| SUPPLIED PASSAGE |
· · · ·

7 A 2 : A pass directly after a natural, non-forcing one-level suit opening bid must not show, or usually have, any values.

You may be in that seat holding a hand with values but no suitable suit to overcall, not the right shape for a take-out double and not the strength to overcall 1NT according to your system.

Agreed that pass must not SHOW any values by partnership agreement, but according to the regulation it must also not HAVE any values.

What do you do?

Comments

  • The words are 'usually have' - so it does allow exceptions. Sometimes you do have high card values but have no sensible bid in your system e.g. a 3-3-3-4 12 count. (You can convey this to partner by pausing before passing of course - TIC). Equally you may have fewer high card points but have values (which I would interpret as 'trick-taking capabilities') in length in one or more suits, when you can overcall.

    The aim of the rule is to ensure that 'pass' cannot be used constructively.

    if you did not include the word 'usually' then you would have to bid/ double on any hand stronger than 432,432,432,5432.

· · · ·

| WHAT YOU ARE ASKED TO DO |
Duplicate the section of the bridge passage that opens with the words containing "The aim of the" and closes with "stronger than 432,432,432,5432.". Work only from the bridge passage, not from the data.

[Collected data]
· · · ·

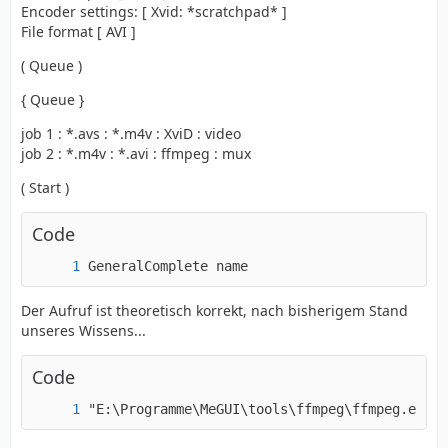
Encoder settings: [ Xvid: *scratchpad* ]
File format [ AVI ]
( Queue )
{ Queue }
job 1 : *.avs : *.m4v : XviD : video
job 2 : *.m4v : *.avi : ffmpeg : mux
( Start )
Code
GeneralComplete name                         
Der Aufruf ist theoretisch korrekt, nach bisherigem Stand
unseres Wissens...
Code
"E:\Programme\MeGUI\tools\ffmpeg\ffmpeg.exe" 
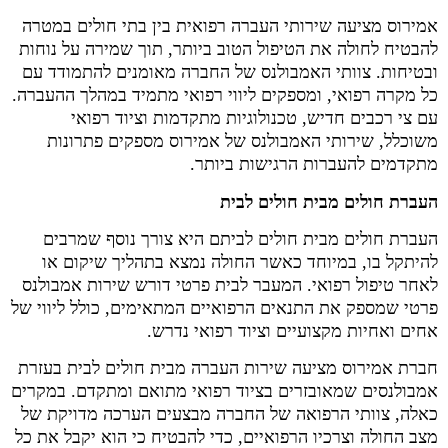
אמירוס מציעה שירותי העברה רפואית בין בתי חולים במטרה
להבטיח לחולה את הטיפול הטוב ביותר, תוך שמירה על נוחות
ובטיחות. צוותי האמבולנס של החברה מאומנים להתמודד עם
כל מקרה רפואי, ומספקים ליווי רפואי מתמיד במהלך ההעברה.
עם צי רכבים חדיש, טכנולוגיות מתקדמות וציוד רפואי
משוכלל, שירותי האמבולנס של אמירוס מספקים פתרונות
מתקדמים להעברות הרגישות ביותר.
העברת חולים מבית חולים לבית
העברת חולים מבית חולים לביתם היא צורך נוסף שמרבים
להיתקל בו, במיוחד כאשר החולה נמצא בתהליך שיקום או
לאחר טיפול רפואי. המעבר לבית פרטי דורש שירות אמבולנס
פרטי שמספק את התנאים הרפואיים המתאימים, כולל ליווי של
אחים ואחיות מקצועיים וציוד רפואי נדרש.
חברת אמירוס מציעה שירות העברה מבית חולים לבית בעזרת
אמבולנסים שמאובזרים בציוד רפואי מתואם ומתקדם. במקרים
כאלה, צוותי הרפואה של החברה מבצעים הערכה מדויקת של
מצב החולה וצרכיו הרפואיים, כדי להבטיח כי הוא יקבל את כל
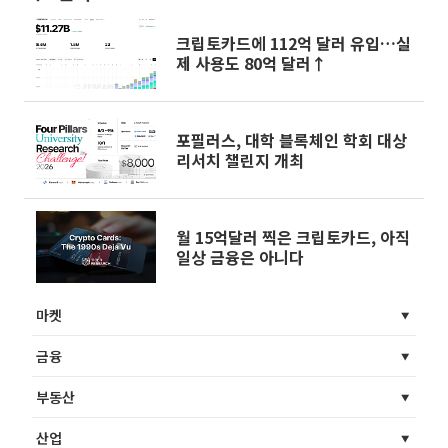
크립토카드에 112억 달러 유입…실
제 사용도 80억 달러↑
포필러스, 대학 블록체인 학회 대상
리서치 챌린지 개최
월 15억달러 찍은 크립토카드, 아직
일상 금융은 아니다
마켓
금융
부동산
산업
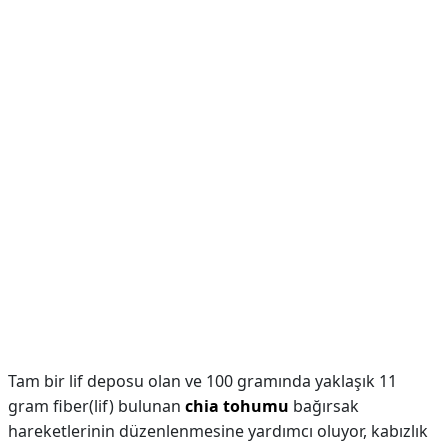
Tam bir lif deposu olan ve 100 gramında yaklaşık 11
gram fiber(lif) bulunan
chia tohumu
bağırsak
hareketlerinin düzenlenmesine yardımcı oluyor, kabızlık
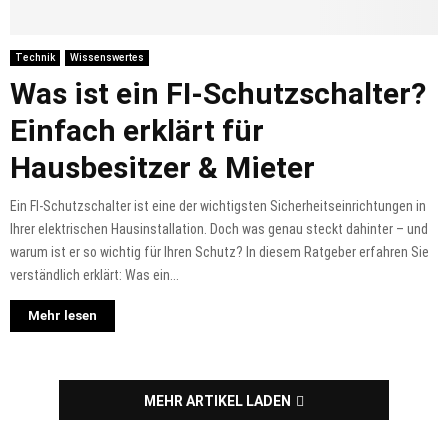
Technik
Wissenswertes
Was ist ein FI-Schutzschalter?
Einfach erklärt für
Hausbesitzer & Mieter
Ein FI-Schutzschalter ist eine der wichtigsten Sicherheitseinrichtungen in
Ihrer elektrischen Hausinstallation. Doch was genau steckt dahinter – und
warum ist er so wichtig für Ihren Schutz? In diesem Ratgeber erfahren Sie
verständlich erklärt: Was ein...
Mehr lesen
MEHR ARTIKEL LADEN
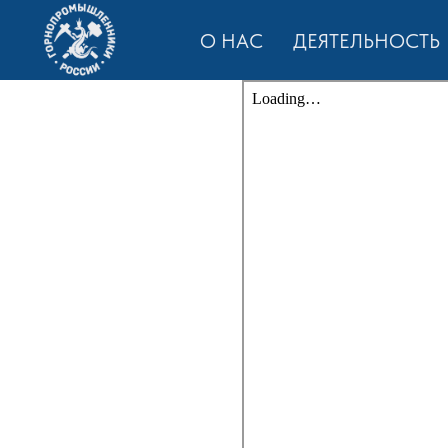
О НАС
ДЕЯТЕЛЬНОСТЬ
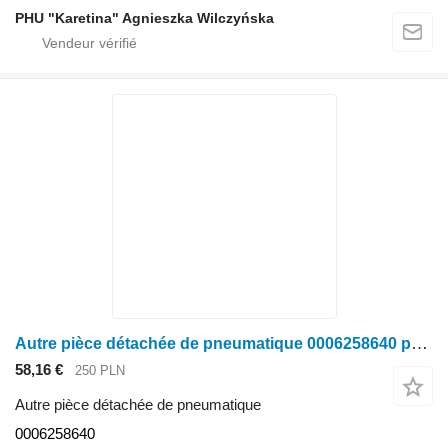
PHU "Karetina" Agnieszka Wilczyńska
Autre pièce détachée de pneumatique 0006258640 pour Claas Case New Holland Steyr
58,16 €
250 PLN
Autre pièce détachée de pneumatique
0006258640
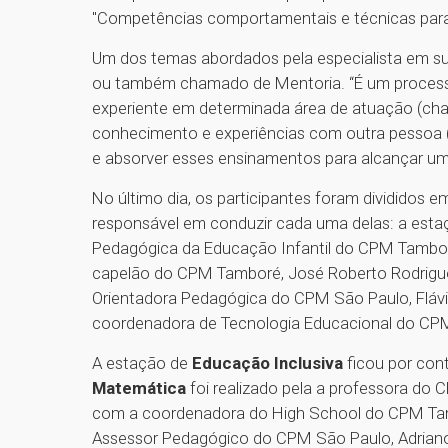
"Competências comportamentais e técnicas para
Um dos temas abordados pela especialista em sua
ou também chamado de Mentoria. “É um process
experiente em determinada área de atuação (ch
conhecimento e experiências com outra pessoa 
e absorver esses ensinamentos para alcançar um 
No último dia, os participantes foram divididos
responsável em conduzir cada uma delas: a esta
Pedagógica da Educação Infantil do CPM Tambor
capelão do CPM Tamboré, José Roberto Rodrigu
Orientadora Pedagógica do CPM São Paulo, Fláv
coordenadora de Tecnologia Educacional do CPM 
A estação de
Educação Inclusiva
ficou por con
Matemática
foi realizado pela a professora do
com a coordenadora do High School do CPM Tam
Assessor Pedagógico do CPM São Paulo, Adriano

· · · ·

| ANSWER BOX |
The aim of the rule is to ensure that 'pass' cannot be used constructively.

    if you did not include the word 'usually' then you would have to bid/ double on any hand stronger than 432,432,432,5432.